(Material to process Opens)

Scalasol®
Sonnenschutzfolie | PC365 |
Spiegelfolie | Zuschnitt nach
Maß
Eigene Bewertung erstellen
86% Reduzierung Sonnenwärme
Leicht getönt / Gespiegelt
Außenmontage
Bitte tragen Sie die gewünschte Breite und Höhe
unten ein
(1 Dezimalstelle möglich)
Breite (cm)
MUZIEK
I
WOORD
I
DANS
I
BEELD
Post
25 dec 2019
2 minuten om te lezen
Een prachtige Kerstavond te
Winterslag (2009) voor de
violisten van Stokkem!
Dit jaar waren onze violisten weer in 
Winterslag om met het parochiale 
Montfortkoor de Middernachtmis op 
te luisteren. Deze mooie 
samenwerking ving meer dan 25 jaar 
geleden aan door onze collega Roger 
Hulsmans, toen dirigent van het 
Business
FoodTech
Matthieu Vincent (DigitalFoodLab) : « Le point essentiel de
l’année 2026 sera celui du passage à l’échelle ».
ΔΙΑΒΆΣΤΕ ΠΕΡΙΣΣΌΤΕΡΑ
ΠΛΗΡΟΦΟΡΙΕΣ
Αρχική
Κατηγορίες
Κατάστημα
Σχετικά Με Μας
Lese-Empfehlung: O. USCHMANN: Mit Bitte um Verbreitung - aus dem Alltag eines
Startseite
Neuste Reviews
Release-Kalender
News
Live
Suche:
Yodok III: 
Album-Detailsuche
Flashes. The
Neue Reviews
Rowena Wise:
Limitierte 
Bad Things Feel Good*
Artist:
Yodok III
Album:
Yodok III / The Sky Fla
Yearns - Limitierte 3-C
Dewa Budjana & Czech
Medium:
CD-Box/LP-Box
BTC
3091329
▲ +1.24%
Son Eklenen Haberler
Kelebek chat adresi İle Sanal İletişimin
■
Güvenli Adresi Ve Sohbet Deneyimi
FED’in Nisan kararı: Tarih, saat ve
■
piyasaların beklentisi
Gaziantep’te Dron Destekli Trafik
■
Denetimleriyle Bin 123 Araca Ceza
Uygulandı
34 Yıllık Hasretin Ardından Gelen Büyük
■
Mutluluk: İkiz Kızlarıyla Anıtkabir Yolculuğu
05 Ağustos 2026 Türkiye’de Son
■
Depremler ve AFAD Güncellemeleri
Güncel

(Material to process Closes)

▸ **What the exercise asks**
Search the entries for the word "Winterslag", then copy every line in which it is found.

▸ **Completed exercise**
Winterslag (2009) voor de
Winterslag om met het parochiale 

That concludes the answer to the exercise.